I recently read a novel by D M Thomas which revolves around morality and complicity in the WWII extermination of the Jews. (By the way: The White Hotel by D M Thomas is my number one novel of all time and I recommend it to anyone, it's an amazing book to read.)
Also, my grandpa Tom Beardsworth died recently. He was a great man, and it seems that throughout his life he was a real gentleman - that was a strong theme in the tributes that we got to him. He was a navigator in WWII and was even shot down more than once. He clearly gave a lot for the war effort. Afterwards he was involved in setting up the civilian air infrastructure, and then spent a lot of his career in the police force.
Reading this stuff about WWII and Auschwitz and so on, many things strike me. There must have been many good people in the German forces too, maybe some people a lot like my grandpa. Many died on both sides, of course, but maybe some fought just as valiantly as my grandpa and survived to a ripe old age, still working for good moral purposes.

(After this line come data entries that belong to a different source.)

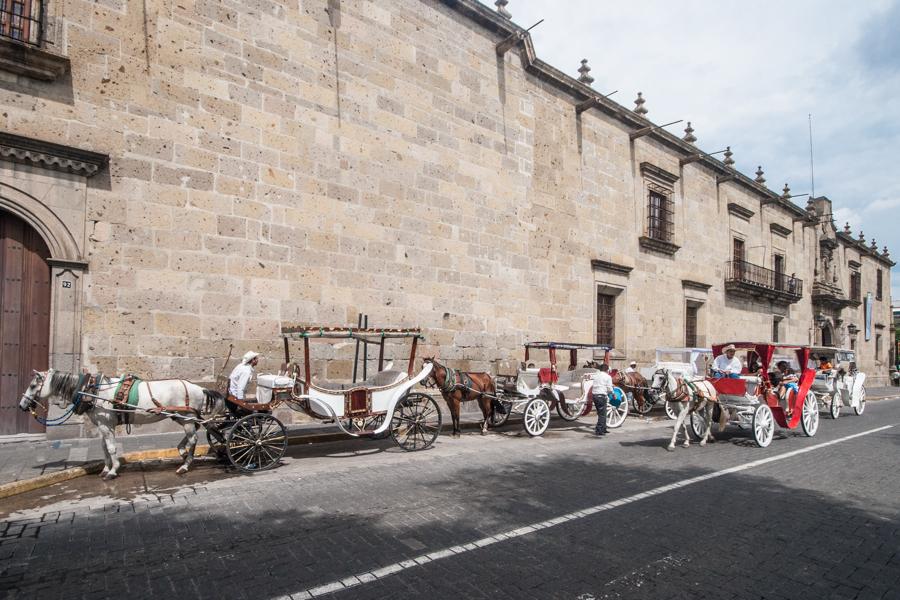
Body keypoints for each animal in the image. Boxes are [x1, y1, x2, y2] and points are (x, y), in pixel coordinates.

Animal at [19, 370, 225, 478]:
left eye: (32, 385)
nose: (21, 405)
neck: (91, 391)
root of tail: (199, 388)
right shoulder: (103, 425)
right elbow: (104, 447)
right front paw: (105, 469)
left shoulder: (106, 424)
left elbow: (111, 448)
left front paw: (112, 471)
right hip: (182, 416)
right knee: (192, 436)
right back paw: (183, 453)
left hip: (187, 417)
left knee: (193, 439)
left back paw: (185, 464)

I wonder how they feel/felt.
From our current vantage point we are quite clear that the Nazis were morally wrong: their treatment of the Jews (as well as other groups) was horrifyingly despicable. But that wasn't why we were fighting against them - the stories of Auschwitz etc didn't really emerge until the war was ended (although some things were known in around 1942). We fought them because of the German invasion of Poland and their intentions to conquer many more territories. Those reasons still have a good-vs-evil angle to them, but the urge to acquire territory is much more "understandable" given that Britain recently had an empire itself, and given that various such things continue to this day (e.g. the various moves to claim Arctic territory, the Falklands War, Russia in Georgia).

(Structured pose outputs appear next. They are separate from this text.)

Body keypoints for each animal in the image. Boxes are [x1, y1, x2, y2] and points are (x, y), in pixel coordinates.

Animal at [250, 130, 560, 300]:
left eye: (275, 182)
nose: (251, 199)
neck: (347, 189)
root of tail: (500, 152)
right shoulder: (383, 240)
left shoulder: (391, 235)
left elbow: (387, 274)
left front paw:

Was it coincidence that the losers of WWII were also the morally wrong? Was it coincidence that those two moral wrongs (empire-building aggression, and racist extermination) were bound up in the same side? It's hard to even talk about such large issues. "Coincidence" is not the right term since there were definitely connections between the two motives, and also between those motives and the way they were carried out and the reasons Germany lost the war. And of course there must have been many patriots in Germany who fought for their country but would not have supported the extermination camps; I don't know how widely in Germany awareness of the camps extended, or more specifically awareness of the exterminations (see wikipedia link above for some opinions on that).
I know I can't add much new to the discussion of these things. But the moral extremeness of The Final Solution, and its massive scale, come home when you try to integrate it into your view of an ordinary world populated by ordinary people.